• LISTED ENTRIES
******************************

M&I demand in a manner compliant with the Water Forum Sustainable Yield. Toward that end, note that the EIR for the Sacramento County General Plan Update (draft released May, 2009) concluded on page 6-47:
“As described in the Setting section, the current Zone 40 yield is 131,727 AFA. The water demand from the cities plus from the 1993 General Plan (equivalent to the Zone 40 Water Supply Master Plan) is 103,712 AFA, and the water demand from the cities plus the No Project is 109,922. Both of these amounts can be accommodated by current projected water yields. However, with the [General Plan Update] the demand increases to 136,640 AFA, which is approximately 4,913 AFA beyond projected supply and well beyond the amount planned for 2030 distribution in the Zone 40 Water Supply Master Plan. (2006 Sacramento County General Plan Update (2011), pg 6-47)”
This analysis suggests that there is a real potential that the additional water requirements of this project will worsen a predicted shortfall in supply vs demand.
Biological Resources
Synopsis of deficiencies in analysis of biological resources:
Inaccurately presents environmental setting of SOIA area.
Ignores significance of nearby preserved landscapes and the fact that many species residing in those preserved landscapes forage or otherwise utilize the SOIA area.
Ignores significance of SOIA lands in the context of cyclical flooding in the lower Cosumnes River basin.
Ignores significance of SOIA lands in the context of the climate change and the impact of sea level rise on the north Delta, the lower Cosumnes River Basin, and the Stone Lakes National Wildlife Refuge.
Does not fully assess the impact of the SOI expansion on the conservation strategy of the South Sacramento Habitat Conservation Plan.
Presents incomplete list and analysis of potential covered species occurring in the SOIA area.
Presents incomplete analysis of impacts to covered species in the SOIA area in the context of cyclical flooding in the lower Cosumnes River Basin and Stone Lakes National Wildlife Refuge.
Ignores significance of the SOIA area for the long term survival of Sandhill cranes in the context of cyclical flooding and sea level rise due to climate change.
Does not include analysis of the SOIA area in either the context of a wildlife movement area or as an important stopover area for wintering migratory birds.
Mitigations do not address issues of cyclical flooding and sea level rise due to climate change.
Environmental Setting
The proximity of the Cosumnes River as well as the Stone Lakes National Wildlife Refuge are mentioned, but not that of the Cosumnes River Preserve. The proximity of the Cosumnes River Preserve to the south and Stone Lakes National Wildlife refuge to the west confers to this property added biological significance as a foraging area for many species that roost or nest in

******************************

• TASK BRIEF
In the records, find every line that has the string "species" and copy it.

• RESPONSE
Ignores significance of nearby preserved landscapes and the fact that many species residing in those preserved landscapes forage or otherwise utilize the SOIA area.
Presents incomplete list and analysis of potential covered species occurring in the SOIA area.
Presents incomplete analysis of impacts to covered species in the SOIA area in the context of cyclical flooding in the lower Cosumnes River Basin and Stone Lakes National Wildlife Refuge.
The proximity of the Cosumnes River as well as the Stone Lakes National Wildlife Refuge are mentioned, but not that of the Cosumnes River Preserve. The proximity of the Cosumnes River Preserve to the south and Stone Lakes National Wildlife refuge to the west confers to this property added biological significance as a foraging area for many species that roost or nest in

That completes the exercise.